> Page text
TheatreNOW is charging into summer with “The Gentleman Pirate,” a dinner show about the life and times of Stede Bonnet. The vivacious play is filled with local history, real-life adventures and accompanied by a fabulous menu.
TheatrewNOW artistic director, Zach Hanner, has penned a stage version of the highly un-orthodox pirate (Bonnet paid his crew salary? Really?). After years of writing children’s theatre, in 2013 Hanner debuted his first adult script at TheatreNOW—a baseball comedy titled “A Swing and A Miss.” “The Gentleman Pirate” becomes sort of a hybrid: It’s family-friendly in that none of the jokes are obviously R-rated, and much of the action is out of a Warner Bros. cartoon. Yet, it isn’t written to be a children’s show. The dialogue engages, and the situations are not dumbed down or glossed over.
We meet Bonnet (Cabot Basden) as a young man about to embark on a marriage made of misery. Arianna Tysinger’s portrayal of Mary Allamby succeeds in convincing the audience that Bonnet is completely justified in abandoning her for a life of piracy. After 5 minutes, a life of crime looks preferable to another second of her screeching and demanding nastiness. The possibility of capital sentence after a short career of an adventure-filled crime spree seems delightful over the thought of sharing her bed.
So in pursuit of adventure and fulfillment, Bonnet mortgages his plantation and employs the help of experienced seaman David Herriot (no relation to James Herriot, author of the “All Creatures Great and Small” books) played by Reid Clark. Clark brings calm, reason, basic management, and common sense to Bonnet’s second-in-command. He seems to have genuine concern and care for this eccentric but inexperienced leader. However, he fears the man who takes over their ship—Edward Teach better known as Blackbeard (Zach Hanner).

> Listing
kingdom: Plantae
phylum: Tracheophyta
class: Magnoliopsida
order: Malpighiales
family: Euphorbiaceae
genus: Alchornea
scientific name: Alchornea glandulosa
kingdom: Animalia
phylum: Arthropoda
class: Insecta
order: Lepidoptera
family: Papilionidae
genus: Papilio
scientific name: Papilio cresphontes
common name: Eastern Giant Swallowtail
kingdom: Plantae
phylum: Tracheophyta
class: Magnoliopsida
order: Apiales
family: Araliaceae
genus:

> Work to be completed
Extend the review of "The Gentleman Pirate" from the point at which it stops. The material is unrelated to the review above and should be kept separate from it.

> Response to the task
Hanner has long been a theatre mentor for young performers in the area with Journey Productions and Superstar Academy, to name a few. His rendition of Blackbeard comes as a pirate tutor and creates a nice rhetorical technique for exploring both Bonnet and Blackbeard, as well as the norms and mores of the pirate world. (Mumbly peg, anyone?) Anyone enamored with pirate culture will love this show. It explores the roles of notoriety and reputation in warfare. Hanner always has grasped marketing and the power of presentation. His knack comes through clearly in the script and in his performance.
Likewise, one of Hanner’s many projects is with the Irish band The Blarney Brogues. Much of the music in the show would please the Brogues’ groupies. “The Irish Rover” is a traditional Irish song that permeates the stage. As well, Craig Thompson (fellow Blarney Brogue) croons a song in the show titled “Hops and Barley”— a lovely ode to beer and its makers, perfect for a pub sing-a-long.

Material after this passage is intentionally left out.